For most of the novel, Newton is quite unlikable, even replusive in his callous worldview. But I think any dislike has more to do with the fact that if you're brutally honest with yourself when reading Newton's story, you'll be able to admit to relating to the "pre-saved" Newton in some way -- if not in action, than in thought. The Longing Season does not look at life through rose-colored glasses -- it's at times painfully honest, but always heart-wrenchingly real in its portrayal of man's sinful nature and the power of Christ's redemptive work. Christine Schaub writes with the pen of a master wordsmith, and her skill and deft touch imbues the novel with a literary, almost lyrical quality. It's a story worth savoring that will stay with you long after you finish the final pages. Highly recommended.
Great story, but could've been even better... Feb 11, 2007
Bottom line...I enjoyed this book. However, after getting to know Mary Catlett so well and then not seeing their relationship develop (because the book was essentially over by then) was a bit of a bummer. I understand the focus of the book was on "longing," but come on, us romance lovers want to see what happens when they finally get the person they've been longing for!
On the other hand, I was impressed with how well the author showed John Newton's life while he was still living as an infidel. Sometimes the content was PG rated (but I liked that point because it gave me--the reader--a better sense of the character's view of the world) so I wouldn't want a bit of that content changed.
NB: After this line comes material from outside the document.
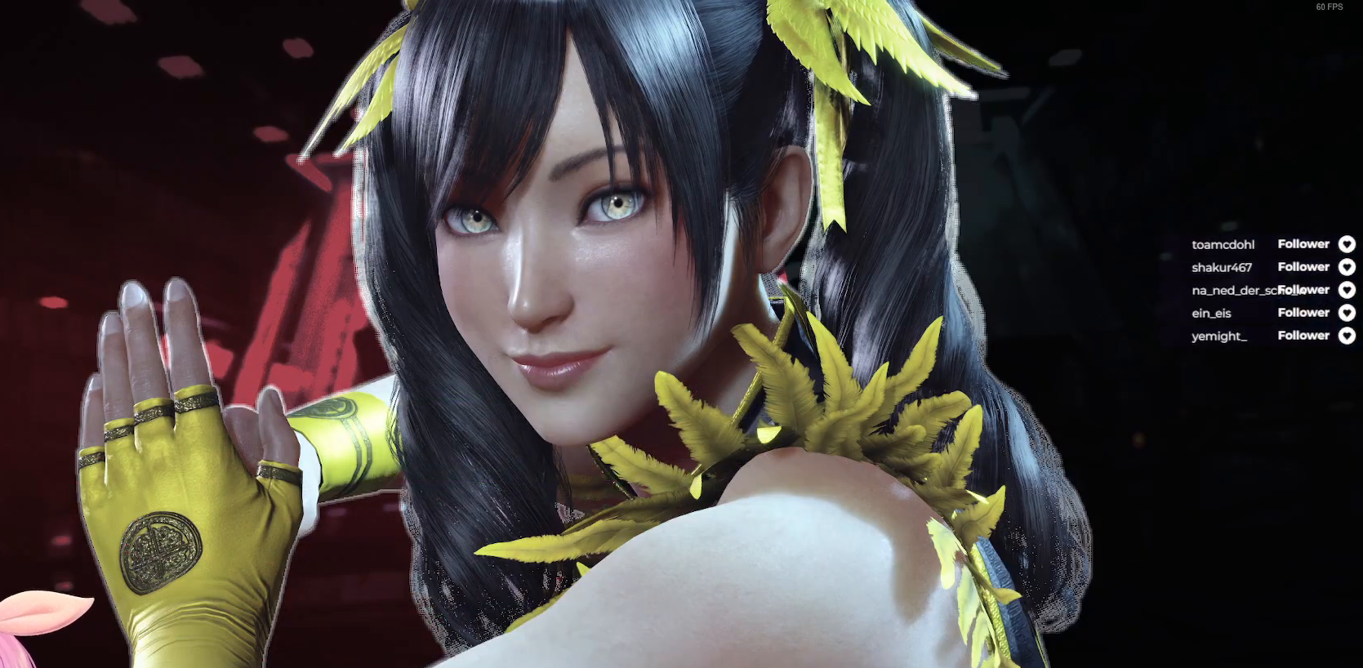
{"dt_ms": 500, "buttons": [], "right_stick": "center", "events": []}
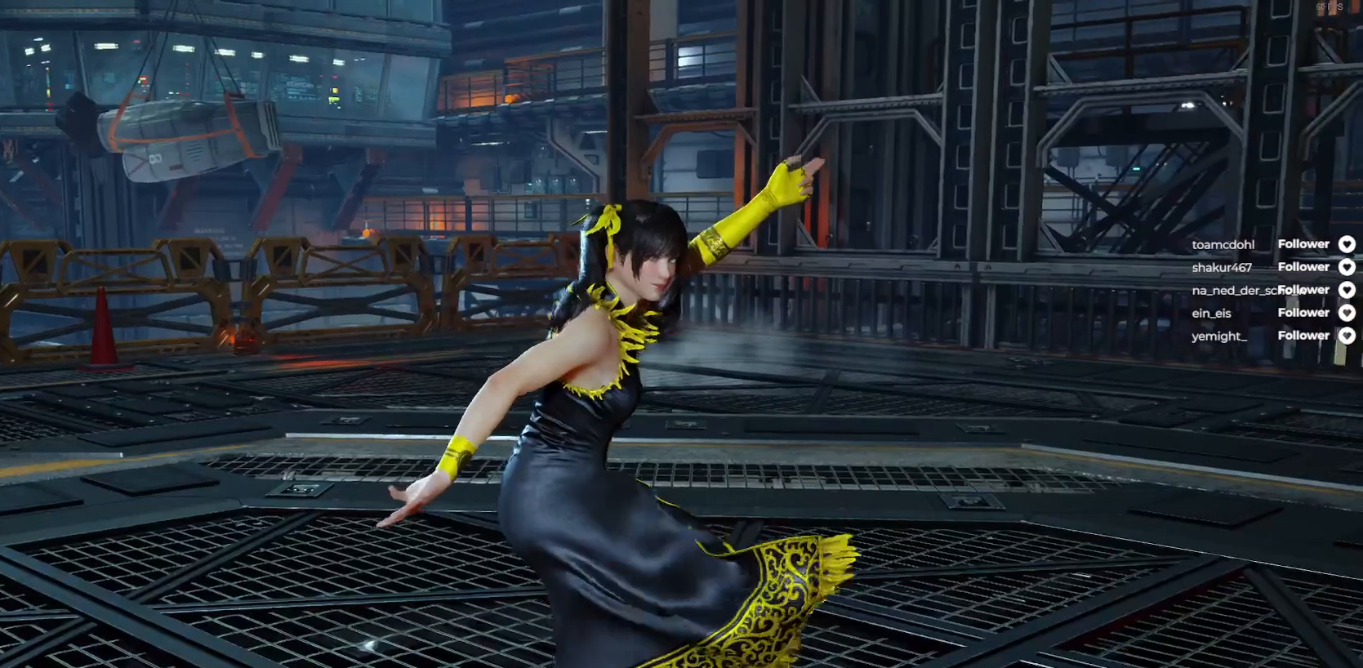
{"dt_ms": 500, "buttons": [], "right_stick": "center", "events": []}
John Newton was truly wretched and I think the author was very effective in communicating that point. The scene where he was in the midst of that horrible storm and he started to remember what people told him about God...and how he thought he was going to die, was very effective.
But then he FINALLY sees Mary after all that time, and that's it! I wanted to scream "wahhhh" over that point. I really liked Mary and actually hoped she'd end up with the Viscount Alexander Todd because he was such a fabulous man who loved the Lord. It made me sad when the Viscount finally realized she would never love him until her affections toward the missing sailor John Newton resolved. I wonder if Mary would've married the Viscount if she'd known what John had been doing in the Ivory Coast prior to returning to England. I wish the story would have either left out Mary altogether, or showed at least one chapter of their reunion after he returned to England. That would've made it a five star story, but since that didn't happen, I'm ranking it lower. It was an excellent read otherwise.